Words are re-scored, meaning that if "Viagra" appears in several normal emails, it will get a lower score over time. This is abused by spammers by generating email with several low scoring words, commonly found in legitimate emails and adding a single bad word. Because the score of the email will overall be considered good "Viagra" will get a lower score over time making it a legitimate word, and causing spam email to pass through spam filters.
There are three attacks the paper discusses:
Random Words: This attack method is based on the research by Gregory et al. [6]. It can be seen as a weak statistical attack, because it uses purely randomized data to add to the spam e-mails.
Common Words: This attack method is based on the research by Stern et al. [7]. They added common English words to spam e-mails in order to confuse the spam filter. This attack can be seen as stronger statistical attack than the Random Words method, because the data used is less random and it contains words that are more likely to be in e-mails than the words added with the previous attack.

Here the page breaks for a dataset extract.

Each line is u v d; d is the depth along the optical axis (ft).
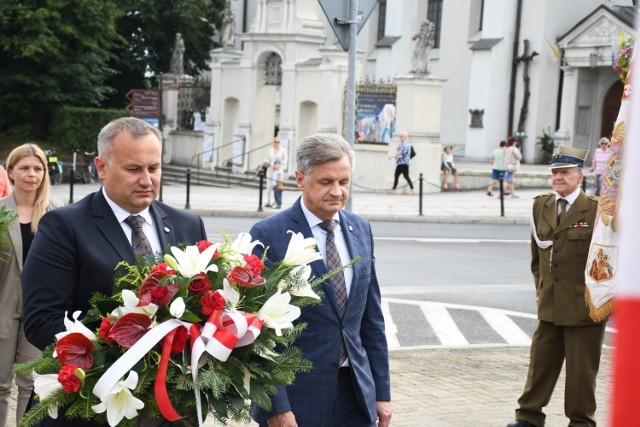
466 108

Ham Phrases: This attack is developed in this research and tested against the other two. It is based on a huge collection of ham e-mails. From that collection, only the ham e-mails with the lowest combined probability are used as poison. The ham e-mail is then added at the end of the original spam e-mail. Most people read downwards, so the effectiveness of the message is maintained. This is also a strong statistical attack, maybe even stronger than the Common Words attack, because the words are even less randomized.
Highlights from the paper's conclusion:
From a spammer’s point of view, the ‘HamPhrases’ technique seems to work best. It does decrease the performance of the spam filter. … The ‘Random’ and ‘Common Words’ techniques seem to score worse from a spammers point of view. … When we train the spam filter on those poison methods, the performance gets even better than normal. …

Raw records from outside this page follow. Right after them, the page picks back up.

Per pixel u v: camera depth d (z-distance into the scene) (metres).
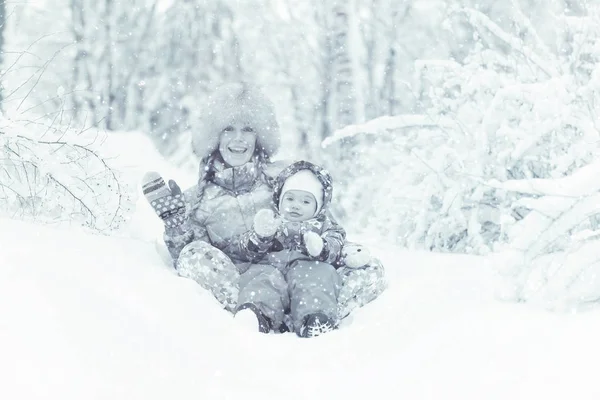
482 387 1.94
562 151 4.64
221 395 2.07
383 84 13.72
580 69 4.77
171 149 12.38
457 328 2.43
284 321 3.43
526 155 4.94
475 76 5.42
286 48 14.88
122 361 2.11
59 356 2.02
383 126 5.71
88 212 3.86
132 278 2.82
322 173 3.85
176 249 3.75
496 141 5.26
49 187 3.76
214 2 15.15
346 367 2.30
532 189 2.97
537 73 5.18
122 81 14.45
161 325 2.47
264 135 4.24
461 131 5.59
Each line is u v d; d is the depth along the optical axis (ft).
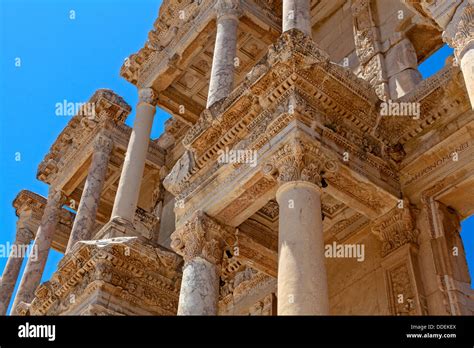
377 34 56.54
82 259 53.21
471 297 38.45
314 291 31.65
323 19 66.13
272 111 40.22
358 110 41.93
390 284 40.81
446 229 40.98
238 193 40.42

However, the HamPhrases method used in this research is a little bit cheating. This is because both ham and spam e-mails that the spam filter uses for testing and training are available for the algorithm. Real spammers do not have the ham e-mails of real users.
Lucas Kauffman answer explain the how very well, as for why:
If the user is failing to receive important emails and it turns out they got caught in the spam filter then they'll get angry at their admin. False positives can have a very high cost.

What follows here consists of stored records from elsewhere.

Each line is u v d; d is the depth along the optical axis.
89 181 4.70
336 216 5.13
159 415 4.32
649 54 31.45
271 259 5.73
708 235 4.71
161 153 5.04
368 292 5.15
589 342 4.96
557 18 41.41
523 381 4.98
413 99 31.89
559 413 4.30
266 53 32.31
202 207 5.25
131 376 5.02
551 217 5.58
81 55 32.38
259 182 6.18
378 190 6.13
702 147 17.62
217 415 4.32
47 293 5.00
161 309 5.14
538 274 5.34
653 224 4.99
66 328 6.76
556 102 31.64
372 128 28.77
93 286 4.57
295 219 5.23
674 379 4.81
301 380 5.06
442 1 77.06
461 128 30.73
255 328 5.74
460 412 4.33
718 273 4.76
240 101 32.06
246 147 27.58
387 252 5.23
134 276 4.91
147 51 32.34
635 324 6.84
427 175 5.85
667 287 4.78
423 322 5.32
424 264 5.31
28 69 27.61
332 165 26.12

When a lot of users get angry at the admin the admin is likely to change things so that the spam filter is more forgiving which is likely to end up letting more spam through which is good for the spammers.
I have a great example of a spam message with Bayesian poisoning in an old blog post.
Bayesian spam filters basically keep track of each word used in each message. When a message is marked as spam, the filter treats the words in the message as representative of spam. By using this information, the filter can determine with good accuracy whether a particular message is spam or not.
However, the fact that Bayesian filters use the words in each message to determine whether a message is spam makes it susceptible to techniques that circumvent this process.
A spam message can insert nonsense words, break the words apart in a human-readable (but not machine-readable) fashion (e.g. insert "invisible" small letters between each letter in the spammy word), use accent marks or HTML entities to make it harder to distinguish by filters, or use HTML forms in place of links. This is essentially what Bayesian poisoning is, and all of these techniques are demonstrated and explained in my blog post.
In particular, the "nonsense words" can be carefully chosen to be those commonly found in normal messages. A user marking a spam message containing these words as spam is essentially telling the filter to treat them as an indication of spam. With enough such messages, the filter will think that these words represent spam and begin to mark legitimate messages containing these words as such.
The first image in the blog post demonstrates how this is done:
View full size
Although the full sentences don't make a lot of sense, they look somewhat coherent. "Smiling at that", "God knew he waited", and "Behind the bed" are all phrases and words which can appear in normal messages. If these kinds of phrases appear often enough in spam messages and the user marks them as spam, the filter could end up thinking legitimate messages with these phrases are spam.